Sometimes living with grief is described as like being on a roller coaster. But a roller coaster has both ups and downs, highs and lows, excitement, anticipation, that moment when everything stands still and then a terrifying, exhilarating rush. For me grief is more like a treadmill and I am stuck facing the wrong direction. Or an escalator, a crazy long one like on the London Underground, where you bravely step on without being able to see where it ends. My escalator is moving down, and down, and down, but I am trying to go up, climbing and climbing, but getting nowhere.

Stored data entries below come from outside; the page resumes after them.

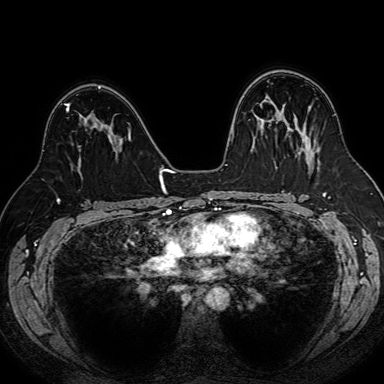
Breast MRI (dynamic contrast-enhanced), one axial slice; slice 48 of 80 in the series (ordered by position); dynamic contrast-enhanced series, time point 2 of 7 at this slice position (early post-contrast); 1.5 T; TE 2.6 ms, TR 5.2 ms; 2.5 mm slice thickness; 384 × 384 image matrix, field of view 340 × 340 mm. Female patient.
Structures marked on this image (semi-automatic segmentation, software-assisted and operator-edited):
- enhancing-tissue mask used for the functional tumour volume (all voxels passing the contrast-enhancement thresholds inside the analysis volume; usually the tumour): bounding box [x1, y1, x2, y2] px = [67, 104, 97, 119]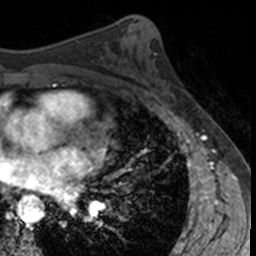
Breast MRI, one axial slice. Position 76 of 160 along the scan axis. Cropped to one breast. Dynamic contrast-enhanced series, time point 2 of 7 at this slice position (early post-contrast). 3 T. TE 1.7 ms, TR 4 ms. 256 × 256 image matrix, field of view 171 × 171 mm. Female patient.
Structures marked on this image (semi-automatic segmentation, software-assisted and operator-edited):
- enhancing-tissue mask used for the functional tumour volume (all voxels passing the contrast-enhancement thresholds inside the analysis volume; usually the tumour): bounding box [x1, y1, x2, y2] px = [158, 85, 176, 107]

I stop to take a breath, I close my eyes, and in my mind, I am holding my baby girl. I remember how it felt to kiss her soft cheeks, how she fit perfectly in my arms, where she was meant to be forever, not just for a day. I want to stay in that moment, but I’ve stopped for too long, I am starting to go down. I need to climb again, but it’s so hard. I could just stop, let the escalator carry me down into the darkness, to a place where there’s nothing, where it won’t hurt any more. Or I could put one foot in front of the other, just one step, just one will lift me up, away from the dark. One step and then another, not further from Maeve, but towards a future with her in it, not in the way she should have been, but in beauty, in memory, in love. And so I climb, for Maeve, because of Maeve, because I owe it to my baby girl not to give up.
. . .
Jess McCormack became both a mother and a bereaved mother in April 2013, when her beautiful Maeve died during labor. Now she is so grateful to have Maeve’s little sister to hold in her arms, while both her daughters have a hold of their mom’s heart.
I am truly sorry for your loss. The escalator story is so true. It has been one year and seven months since I lost my one and only child at 24 years old. I was not prepared. I had never ever imagined for even one second that I would lose her. Everyone around me tells me how much they are in awe of my strength and my fight to live. The have no idea about the war that goes on in my head. Your post says it all. It is a battle every single day. Even if we smile with others and go on with our work and life. We are still just hanging on by a thread every single day..
Your post was beautiful. Thank you for sharing it.
Tammie Kartchner
Tammkar@live.com
So incredibly beautiful. This captures the grieving mom’s struggle to move forward in a world where her child no longer lives perfectly. Thank you Jess for sharing your heart!
I kept thinking as I read that, yes, I can relate not wanting to look back on those first three or so months. My son died Oct 14, 2014 and I know life as I knew it is gone. It seems the first 3 to 4 months I was so wired, and although in anguish, I could think clearer than I do now.